(PROVIDED DATA)
++++
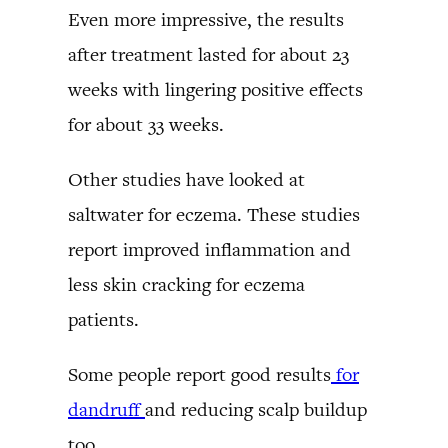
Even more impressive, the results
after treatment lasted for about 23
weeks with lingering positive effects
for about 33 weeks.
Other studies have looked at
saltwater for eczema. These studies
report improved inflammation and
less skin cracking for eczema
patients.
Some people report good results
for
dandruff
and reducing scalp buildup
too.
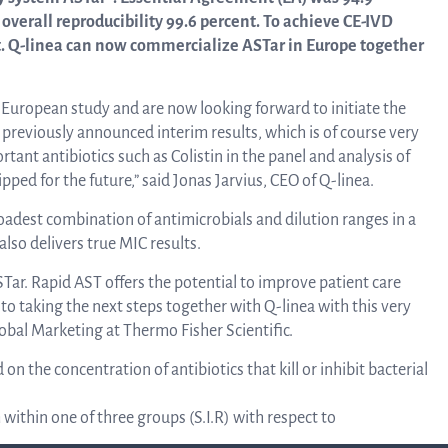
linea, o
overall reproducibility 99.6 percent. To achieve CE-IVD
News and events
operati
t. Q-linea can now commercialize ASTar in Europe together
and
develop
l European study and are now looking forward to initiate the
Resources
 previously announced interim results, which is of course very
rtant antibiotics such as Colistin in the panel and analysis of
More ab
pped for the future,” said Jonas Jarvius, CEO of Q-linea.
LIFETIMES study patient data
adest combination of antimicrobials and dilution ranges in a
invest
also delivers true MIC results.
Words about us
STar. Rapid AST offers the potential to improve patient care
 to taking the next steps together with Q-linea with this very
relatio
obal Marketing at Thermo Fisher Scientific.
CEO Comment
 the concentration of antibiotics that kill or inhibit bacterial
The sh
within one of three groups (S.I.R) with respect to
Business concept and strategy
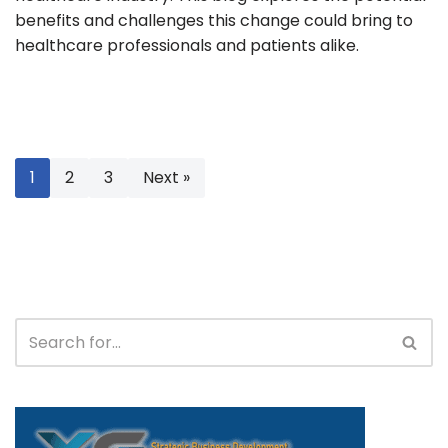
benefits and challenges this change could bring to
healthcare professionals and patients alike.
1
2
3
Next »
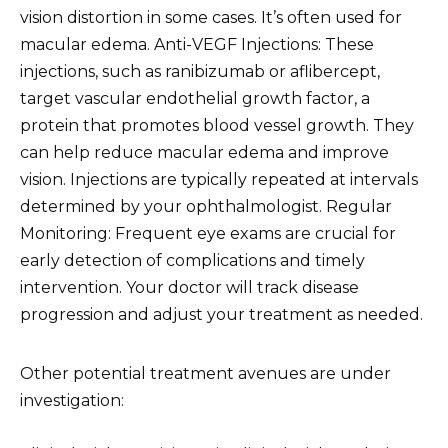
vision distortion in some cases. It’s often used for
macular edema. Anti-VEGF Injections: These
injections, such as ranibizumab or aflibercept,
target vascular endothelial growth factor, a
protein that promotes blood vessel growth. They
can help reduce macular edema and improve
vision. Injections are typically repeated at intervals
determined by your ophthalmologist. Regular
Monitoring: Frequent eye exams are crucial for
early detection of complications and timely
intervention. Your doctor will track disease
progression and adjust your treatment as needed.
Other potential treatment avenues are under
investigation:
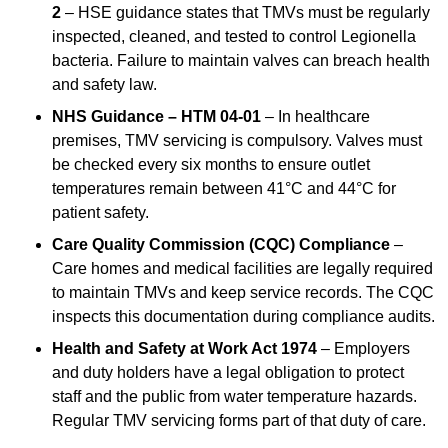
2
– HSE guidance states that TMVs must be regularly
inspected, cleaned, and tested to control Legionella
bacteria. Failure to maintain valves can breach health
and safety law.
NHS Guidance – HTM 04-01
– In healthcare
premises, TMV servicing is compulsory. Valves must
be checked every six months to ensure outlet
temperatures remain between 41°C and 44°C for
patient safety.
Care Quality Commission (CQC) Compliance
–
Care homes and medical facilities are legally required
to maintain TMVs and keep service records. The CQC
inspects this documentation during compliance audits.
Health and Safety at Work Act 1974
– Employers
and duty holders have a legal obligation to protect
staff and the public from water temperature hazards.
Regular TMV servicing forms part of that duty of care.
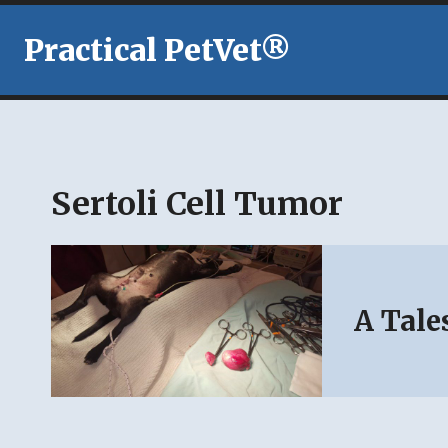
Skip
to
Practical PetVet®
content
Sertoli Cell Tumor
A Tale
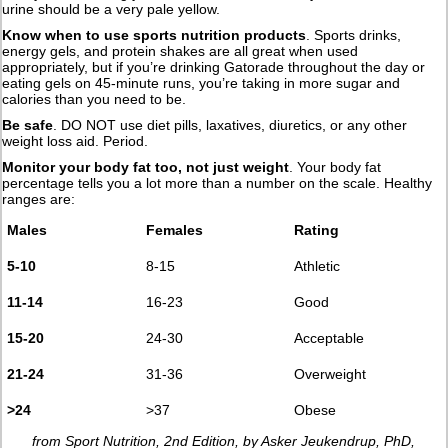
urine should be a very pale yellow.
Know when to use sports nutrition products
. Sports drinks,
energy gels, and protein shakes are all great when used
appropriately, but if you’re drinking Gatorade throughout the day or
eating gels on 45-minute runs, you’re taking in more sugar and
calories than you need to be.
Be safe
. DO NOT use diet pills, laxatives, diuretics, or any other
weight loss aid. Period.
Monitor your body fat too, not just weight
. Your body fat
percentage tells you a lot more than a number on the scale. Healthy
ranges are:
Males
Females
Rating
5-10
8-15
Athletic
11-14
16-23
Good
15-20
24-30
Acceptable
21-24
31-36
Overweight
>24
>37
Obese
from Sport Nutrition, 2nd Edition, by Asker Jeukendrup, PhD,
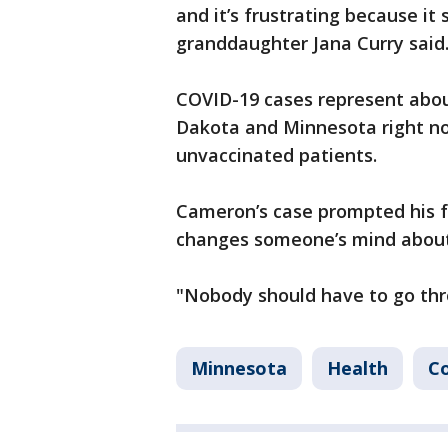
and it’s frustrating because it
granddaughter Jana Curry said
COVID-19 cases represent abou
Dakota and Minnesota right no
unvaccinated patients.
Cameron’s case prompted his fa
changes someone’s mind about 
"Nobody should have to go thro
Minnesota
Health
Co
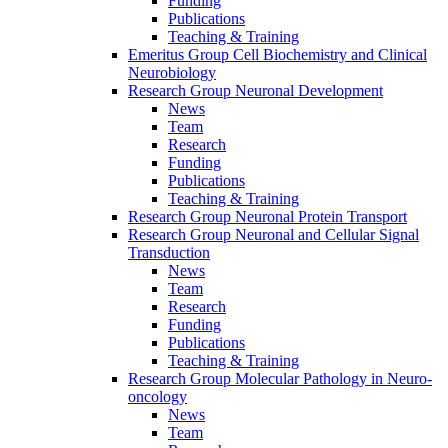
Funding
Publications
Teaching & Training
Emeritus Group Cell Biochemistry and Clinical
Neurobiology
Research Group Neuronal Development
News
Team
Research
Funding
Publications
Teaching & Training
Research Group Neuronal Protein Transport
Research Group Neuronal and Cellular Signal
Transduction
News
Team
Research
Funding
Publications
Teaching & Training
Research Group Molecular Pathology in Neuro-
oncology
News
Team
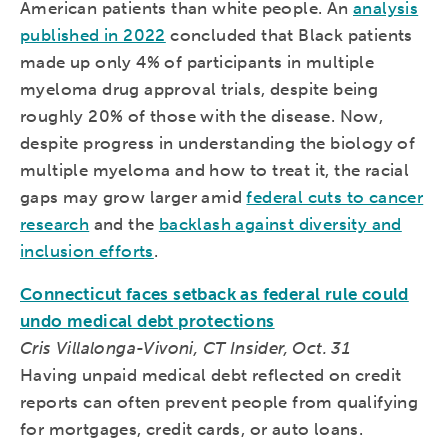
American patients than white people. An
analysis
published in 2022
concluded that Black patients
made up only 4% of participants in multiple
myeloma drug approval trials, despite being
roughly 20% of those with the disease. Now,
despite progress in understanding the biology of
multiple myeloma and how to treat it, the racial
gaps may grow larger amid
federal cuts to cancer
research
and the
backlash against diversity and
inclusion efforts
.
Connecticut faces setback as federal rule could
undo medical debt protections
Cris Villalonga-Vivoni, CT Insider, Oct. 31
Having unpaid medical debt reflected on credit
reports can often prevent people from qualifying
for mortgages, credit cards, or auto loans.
++++
(EXERCISE GOAL)
Where a line in the entries holds the word "Neuronal", copy that line.

(TASK RESULT)
Research Group Neuronal Development
Research Group Neuronal Protein Transport
Research Group Neuronal and Cellular Signal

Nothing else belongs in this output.